25Quinn, Billy, and Nigel Malcolm. "Teltown Impact Assessment." Eirgrid Northeast Projects. Moore Archaeological and Environmental Services Ltd., Oct. 2009. Web. 9 July 2012. <http://www.eirgridnortheastprojects.com/media/14.8%20Telltown%20Impact%20Assessment%20Report.pdf>.
From the excavation report: "The double-banked monument known as the Knockans at Teltown, County Meath, was partly destroyed in May 1997. Excavation (on behalf of the National Monuments Service) was undertaken there in 1997 (Excavations 1997, 143), and a second season, of nine weeks' duration, took place in July and August 1998.
The focus of this excavation was the eastern side of the southern bank, in order to complete the recording of the archaeological layers exposed by machine in 1997. Excavation revealed that there was a much greater depth of deposit in the central organic core (the burnt deposit) of the monument than the 0.8m recorded in 1997. The core, buried beneath 1-2m of redeposited gley, was made up of layers of deposited silts with some large stones revetting their southern side. Over these, and on the northern side, were many lenticular deposits of silt with pointed stakes driven into them.
Because of machine destruction the relationship of the organic core to what appeared to be a ditch between the two banks was not resolved in 1997, the old ground surface not being clearly identified. Excavation of a greater depth of this organic core in 1998 clarified this issue and demonstrated that the banks were constructed without an intervening ditch, the gap between them containing a considerable depth of silts and clay resting on the original ground surface. Although it was not possible to complete the excavation of this year's cutting to sterile ground across its entire length, it was possible to recover secure samples for dating and analysis from undisturbed contexts.

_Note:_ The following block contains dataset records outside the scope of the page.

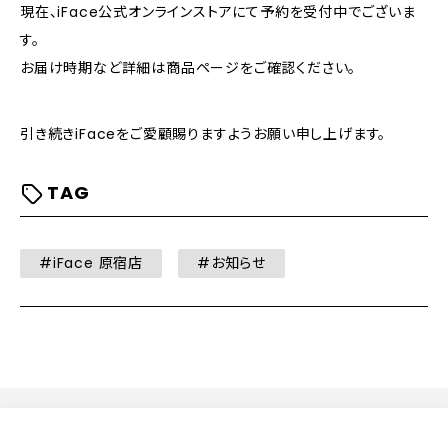
現在、iFace公式オンラインストアにて予約を受付中でございま
す。
お届け時期など詳細は商品ページをご確認ください。
引き続きiFaceをご愛顧賜りますようお願い申し上げます。
TAG
#iFace 原宿店
#お知らせ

The reinstatement and grass planting of the northern bank was completed, but the final reshaping of the upper eastern slope of the southern bank was not finished as additional topsoil was required; the reconstruction of this small area will now have to wait until dryer weather in spring 1999.

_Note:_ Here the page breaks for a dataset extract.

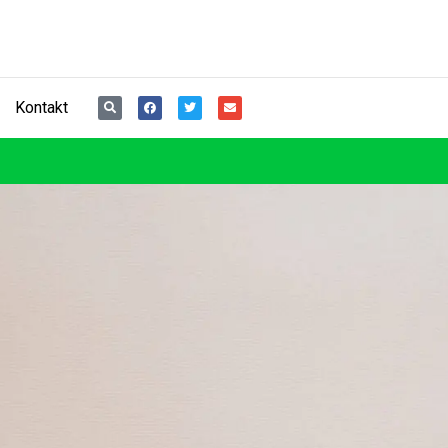
Kontakt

Finds consisted of post-medieval pottery and modern material from the plough zone at the southern end of the southern bank. Flint and a fragment of bronze were recovered in the lower layers of the bank construction material, while fragments of leather, wood, a small amount of bone and one sherd of glass came from contexts within the organic core. John Waddell and Madeline O'Brien, Department of Archaeology, National University of Ireland, Galway."